_INSTRUCTIONS FOR THE TASK:_ Would you please give every entry again exactly, without the pictures?

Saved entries
■ ■ ■ ■ ■ ■ ■

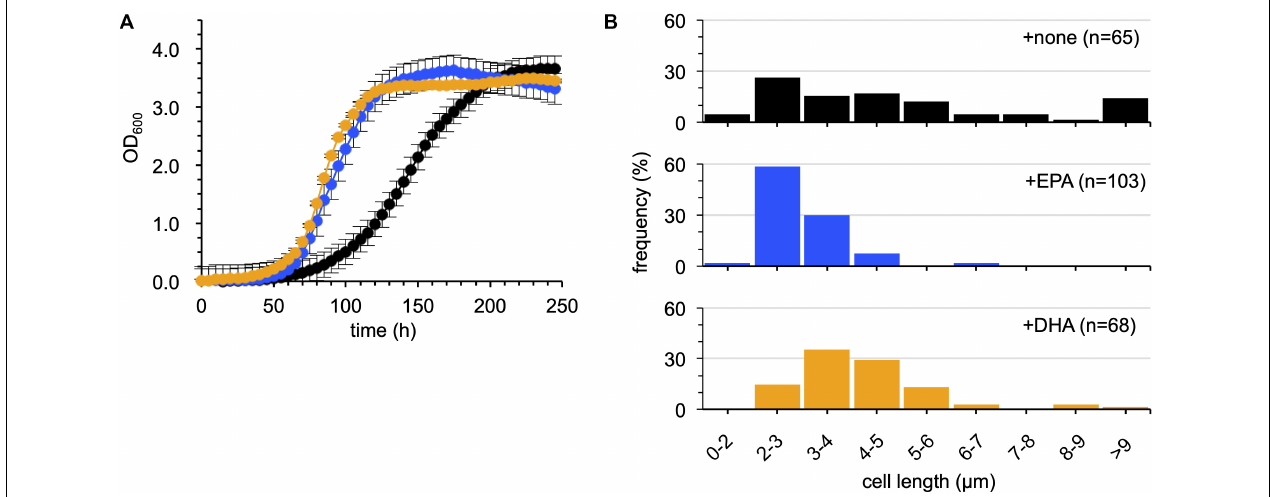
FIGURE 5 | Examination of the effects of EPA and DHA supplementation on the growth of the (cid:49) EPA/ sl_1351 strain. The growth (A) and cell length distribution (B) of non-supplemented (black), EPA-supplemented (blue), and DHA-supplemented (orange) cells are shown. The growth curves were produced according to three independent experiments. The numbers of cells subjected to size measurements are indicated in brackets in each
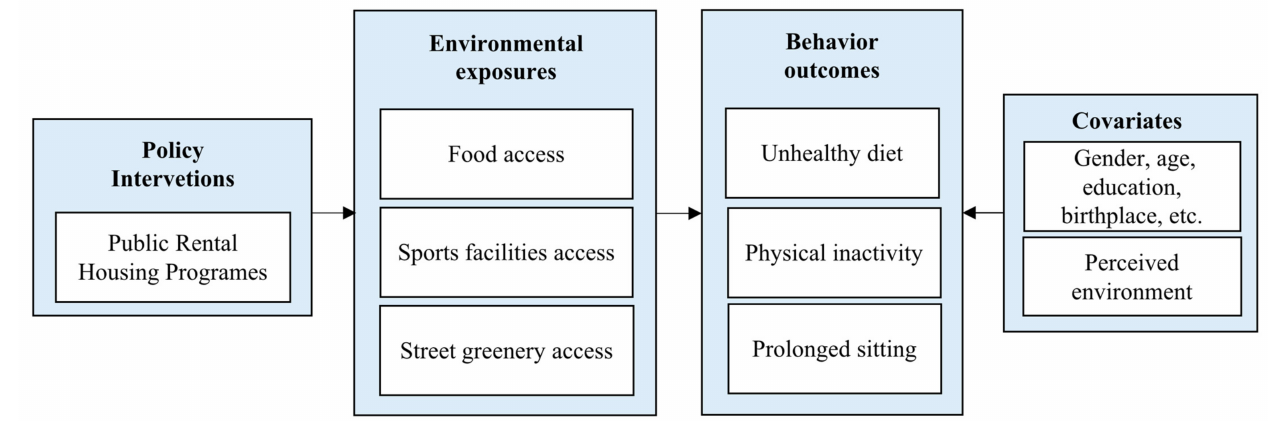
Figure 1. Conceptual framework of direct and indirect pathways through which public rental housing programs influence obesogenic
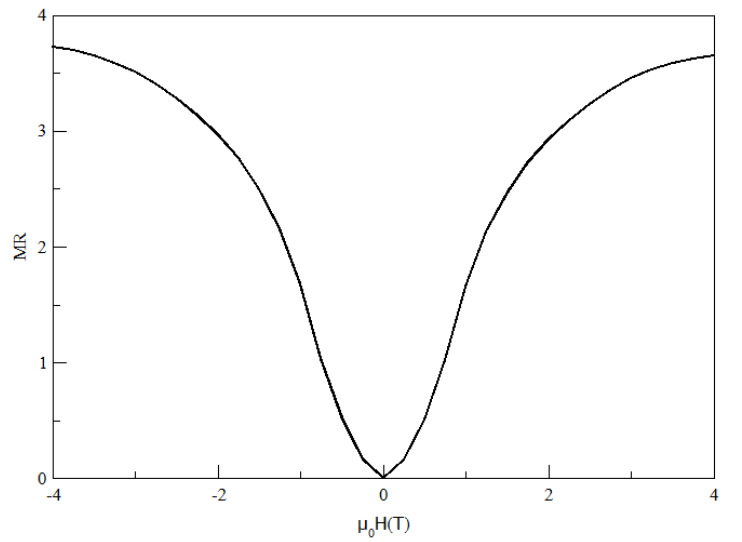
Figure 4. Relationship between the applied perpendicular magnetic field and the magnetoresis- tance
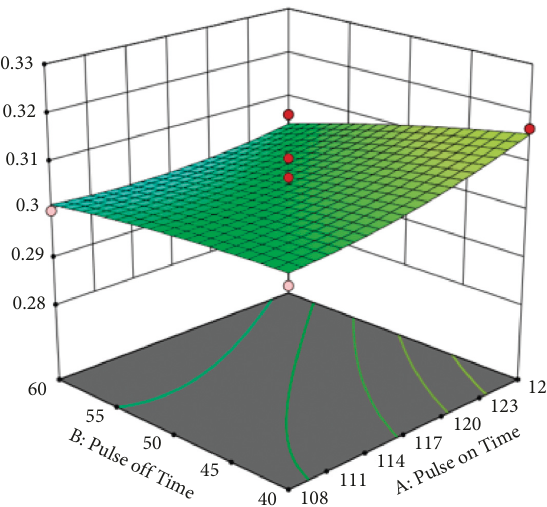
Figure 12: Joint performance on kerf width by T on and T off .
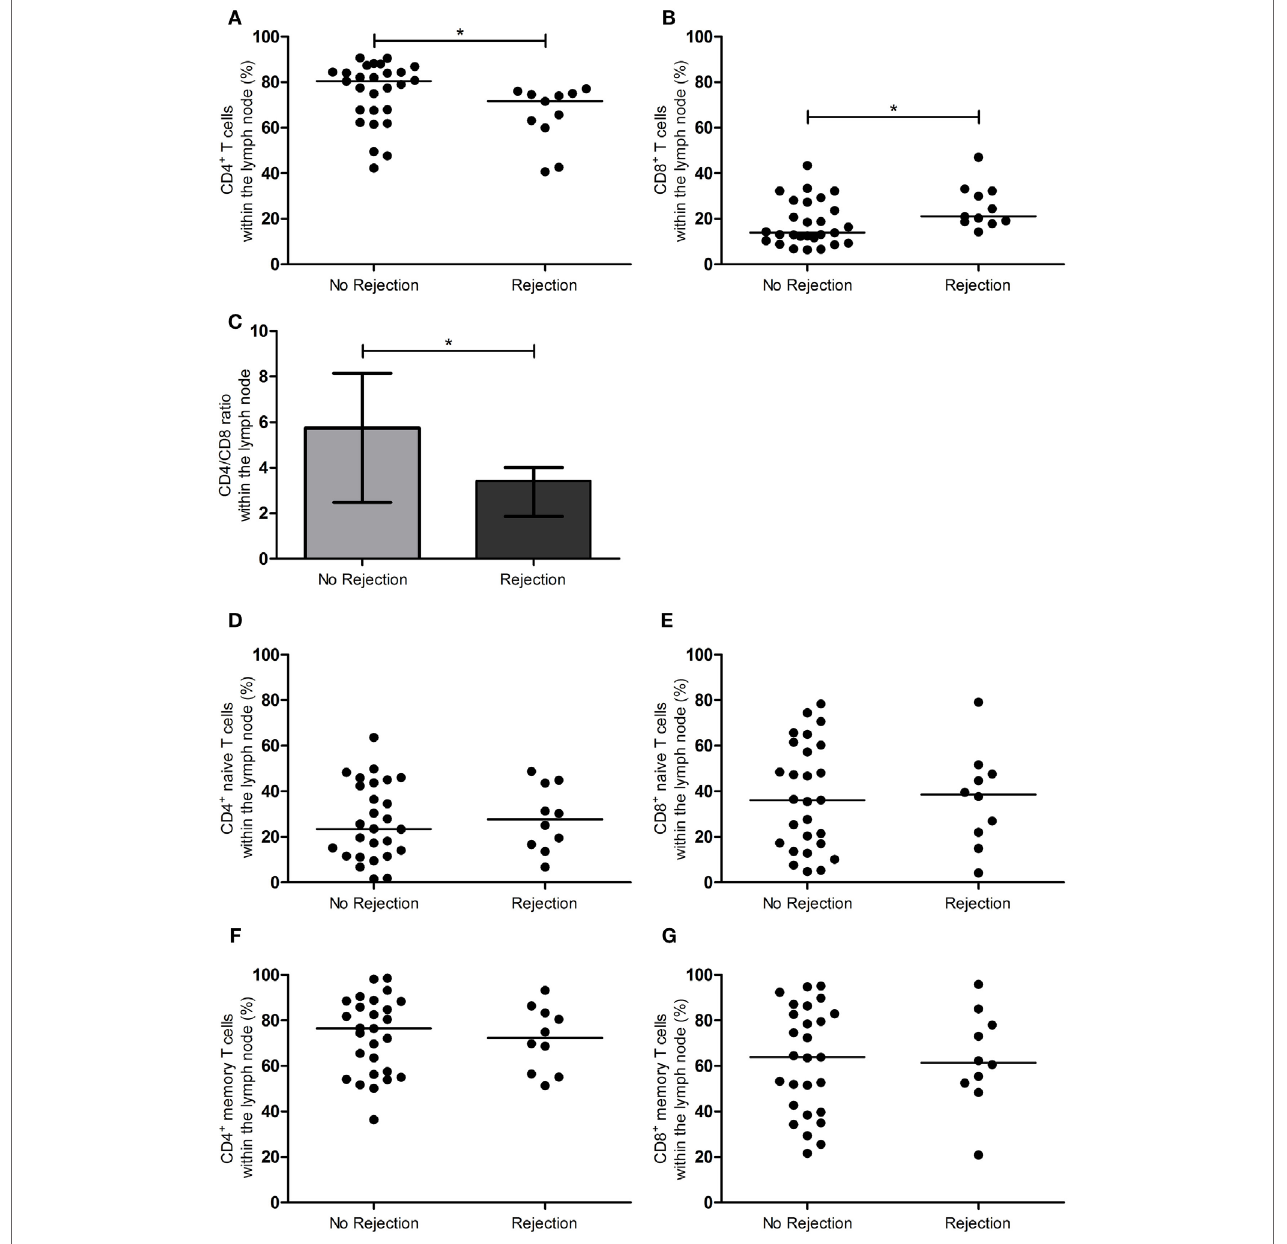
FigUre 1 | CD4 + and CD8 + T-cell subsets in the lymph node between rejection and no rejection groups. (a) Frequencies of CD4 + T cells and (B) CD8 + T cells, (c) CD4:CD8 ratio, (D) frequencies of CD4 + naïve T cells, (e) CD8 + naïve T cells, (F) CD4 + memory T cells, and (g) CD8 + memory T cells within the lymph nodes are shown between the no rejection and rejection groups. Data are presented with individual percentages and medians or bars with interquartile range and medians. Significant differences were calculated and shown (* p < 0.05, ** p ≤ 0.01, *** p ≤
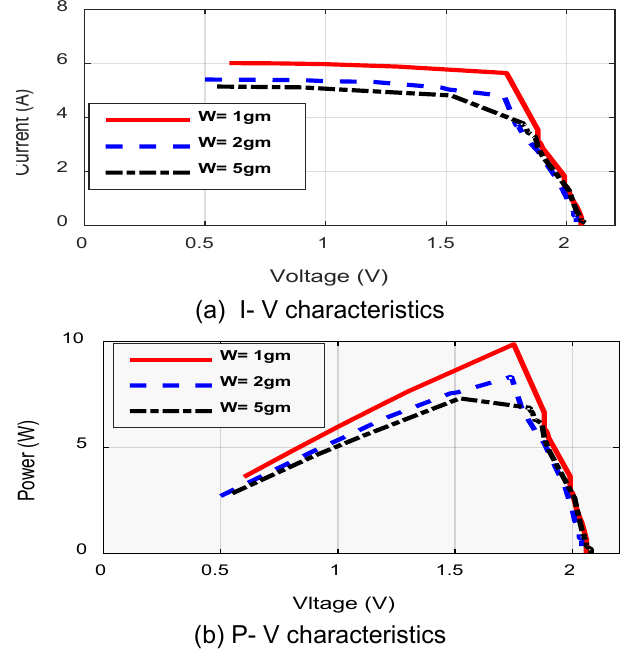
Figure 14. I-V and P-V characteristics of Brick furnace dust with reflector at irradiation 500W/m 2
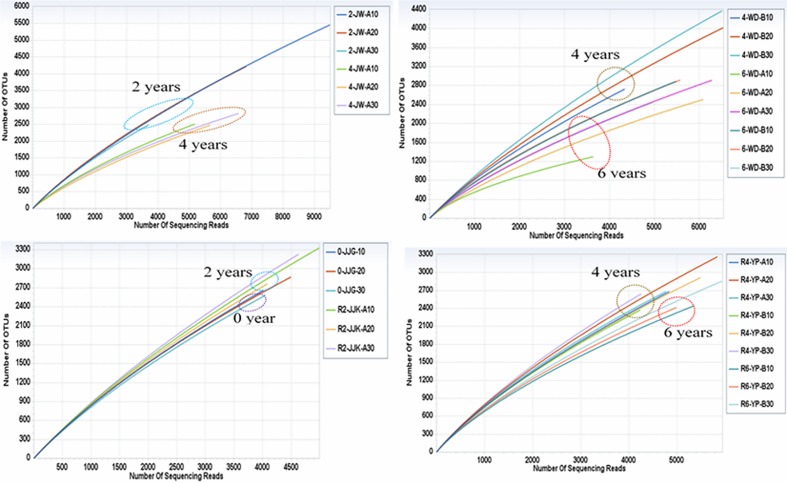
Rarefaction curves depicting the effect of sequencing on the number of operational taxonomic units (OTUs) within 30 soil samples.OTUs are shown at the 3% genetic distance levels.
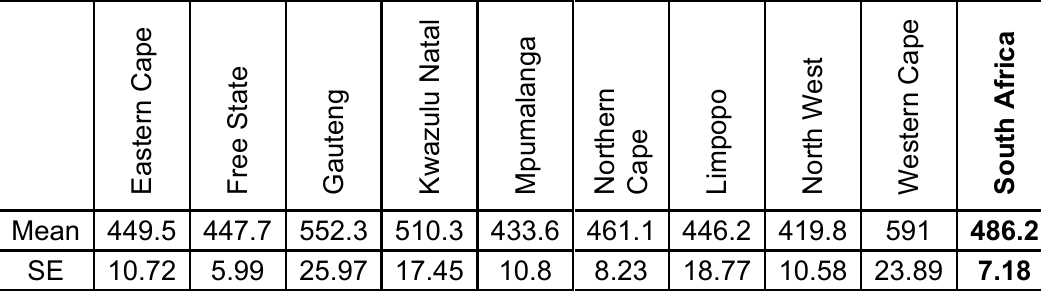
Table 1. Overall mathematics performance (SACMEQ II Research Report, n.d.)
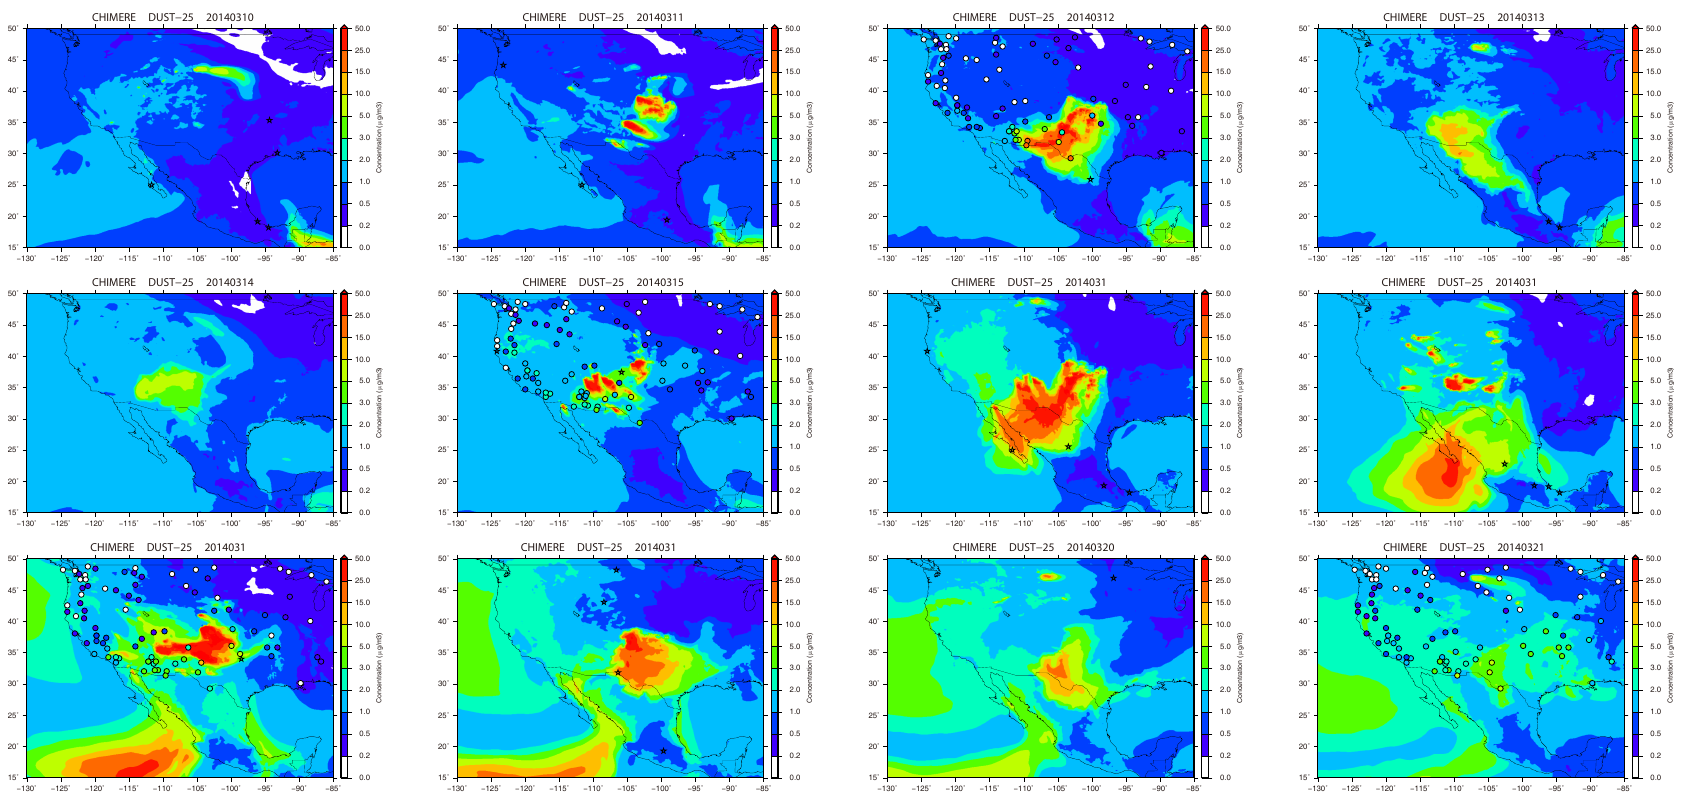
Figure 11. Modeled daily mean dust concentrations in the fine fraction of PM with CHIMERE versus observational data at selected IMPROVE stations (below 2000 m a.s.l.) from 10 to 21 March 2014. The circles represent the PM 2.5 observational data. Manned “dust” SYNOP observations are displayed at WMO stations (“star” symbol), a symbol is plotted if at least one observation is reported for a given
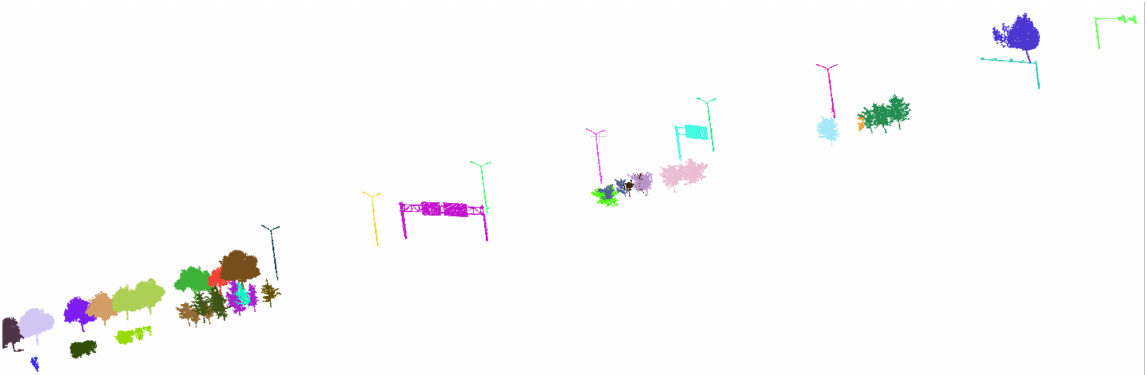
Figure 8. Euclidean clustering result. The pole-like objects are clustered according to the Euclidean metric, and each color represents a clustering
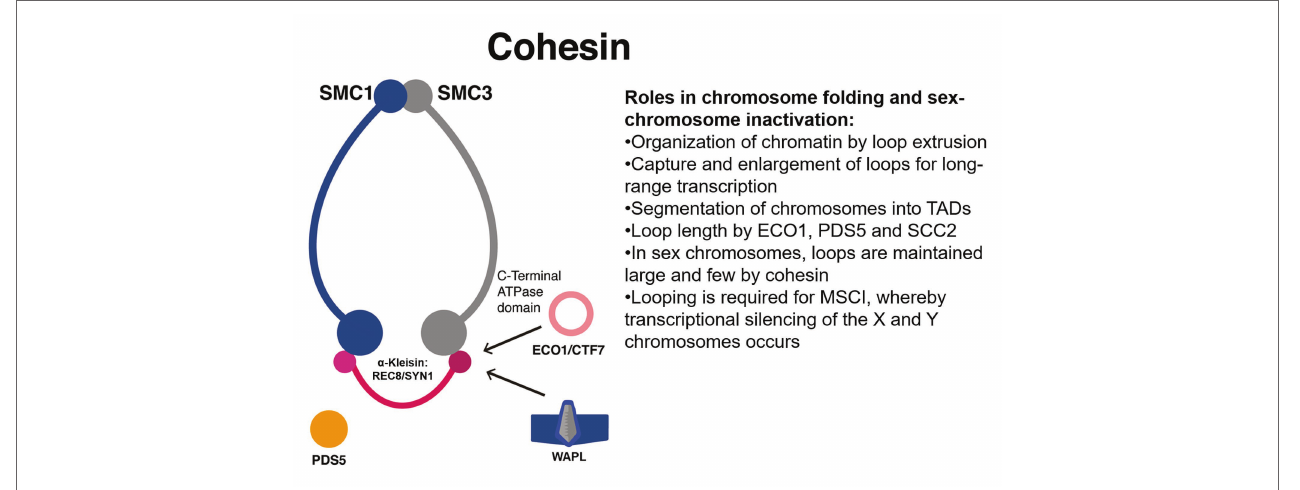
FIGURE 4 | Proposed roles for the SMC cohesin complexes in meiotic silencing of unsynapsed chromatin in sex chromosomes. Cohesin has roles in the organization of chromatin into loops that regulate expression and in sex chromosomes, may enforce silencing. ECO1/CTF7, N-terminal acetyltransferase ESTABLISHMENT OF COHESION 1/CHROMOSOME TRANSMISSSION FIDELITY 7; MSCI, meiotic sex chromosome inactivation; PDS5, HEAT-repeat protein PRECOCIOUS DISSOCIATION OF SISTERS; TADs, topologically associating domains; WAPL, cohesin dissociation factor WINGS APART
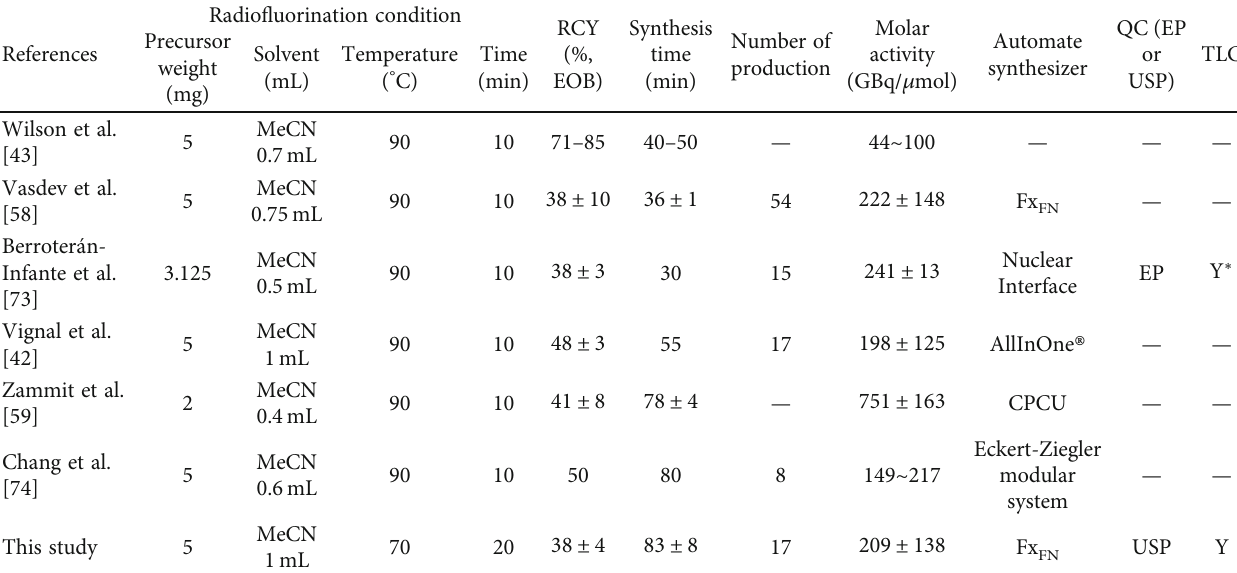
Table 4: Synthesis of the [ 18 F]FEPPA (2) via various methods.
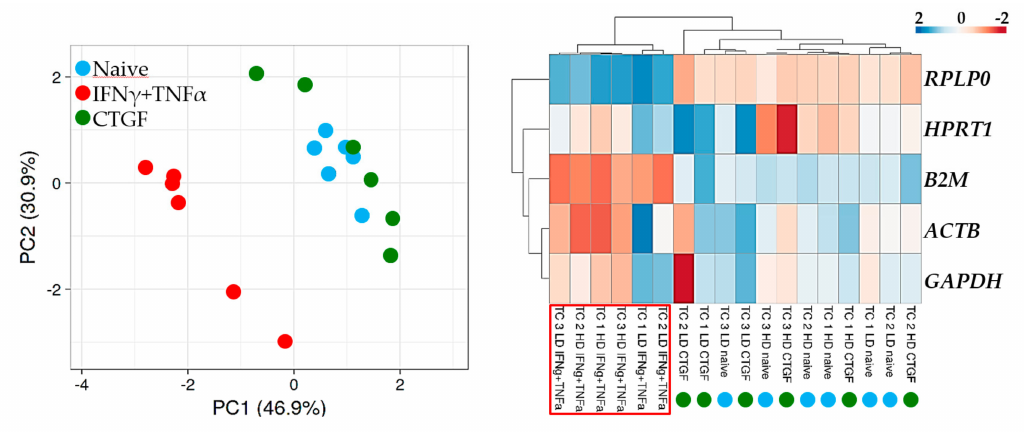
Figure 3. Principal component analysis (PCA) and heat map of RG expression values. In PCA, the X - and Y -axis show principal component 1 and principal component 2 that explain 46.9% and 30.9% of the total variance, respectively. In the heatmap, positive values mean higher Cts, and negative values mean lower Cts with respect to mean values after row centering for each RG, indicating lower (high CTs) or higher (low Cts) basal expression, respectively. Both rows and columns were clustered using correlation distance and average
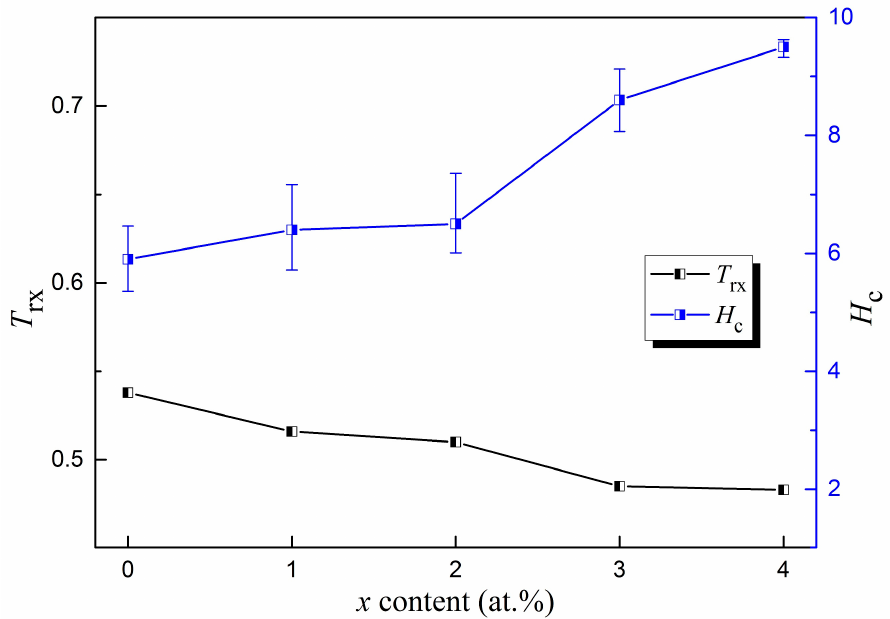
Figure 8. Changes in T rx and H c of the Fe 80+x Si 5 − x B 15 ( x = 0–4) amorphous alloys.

■ ■ ■ ■ ■ ■ ■

_RESULT:_
FIGURE 5 | Examination of the effects of EPA and DHA supplementation on the growth of the (cid:49) EPA/ sl_1351 strain. The growth (A) and cell length distribution (B) of non-supplemented (black), EPA-supplemented (blue), and DHA-supplemented (orange) cells are shown. The growth curves were produced according to three independent experiments. The numbers of cells subjected to size measurements are indicated in brackets in each
Figure 1. Conceptual framework of direct and indirect pathways through which public rental housing programs influence obesogenic
Figure 4. Relationship between the applied perpendicular magnetic field and the magnetoresis- tance
Figure 12: Joint performance on kerf width by T on and T off .
FigUre 1 | CD4 + and CD8 + T-cell subsets in the lymph node between rejection and no rejection groups. (a) Frequencies of CD4 + T cells and (B) CD8 + T cells, (c) CD4:CD8 ratio, (D) frequencies of CD4 + naïve T cells, (e) CD8 + naïve T cells, (F) CD4 + memory T cells, and (g) CD8 + memory T cells within the lymph nodes are shown between the no rejection and rejection groups. Data are presented with individual percentages and medians or bars with interquartile range and medians. Significant differences were calculated and shown (* p < 0.05, ** p ≤ 0.01, *** p ≤
Figure 14. I-V and P-V characteristics of Brick furnace dust with reflector at irradiation 500W/m 2
Rarefaction curves depicting the effect of sequencing on the number of operational taxonomic units (OTUs) within 30 soil samples.OTUs are shown at the 3% genetic distance levels.
Table 1. Overall mathematics performance (SACMEQ II Research Report, n.d.)
Figure 11. Modeled daily mean dust concentrations in the fine fraction of PM with CHIMERE versus observational data at selected IMPROVE stations (below 2000 m a.s.l.) from 10 to 21 March 2014. The circles represent the PM 2.5 observational data. Manned “dust” SYNOP observations are displayed at WMO stations (“star” symbol), a symbol is plotted if at least one observation is reported for a given
Figure 8. Euclidean clustering result. The pole-like objects are clustered according to the Euclidean metric, and each color represents a clustering
FIGURE 4 | Proposed roles for the SMC cohesin complexes in meiotic silencing of unsynapsed chromatin in sex chromosomes. Cohesin has roles in the organization of chromatin into loops that regulate expression and in sex chromosomes, may enforce silencing. ECO1/CTF7, N-terminal acetyltransferase ESTABLISHMENT OF COHESION 1/CHROMOSOME TRANSMISSSION FIDELITY 7; MSCI, meiotic sex chromosome inactivation; PDS5, HEAT-repeat protein PRECOCIOUS DISSOCIATION OF SISTERS; TADs, topologically associating domains; WAPL, cohesin dissociation factor WINGS APART
Table 4: Synthesis of the [ 18 F]FEPPA (2) via various methods.
Figure 3. Principal component analysis (PCA) and heat map of RG expression values. In PCA, the X - and Y -axis show principal component 1 and principal component 2 that explain 46.9% and 30.9% of the total variance, respectively. In the heatmap, positive values mean higher Cts, and negative values mean lower Cts with respect to mean values after row centering for each RG, indicating lower (high CTs) or higher (low Cts) basal expression, respectively. Both rows and columns were clustered using correlation distance and average
Figure 8. Changes in T rx and H c of the Fe 80+x Si 5 − x B 15 ( x = 0–4) amorphous alloys.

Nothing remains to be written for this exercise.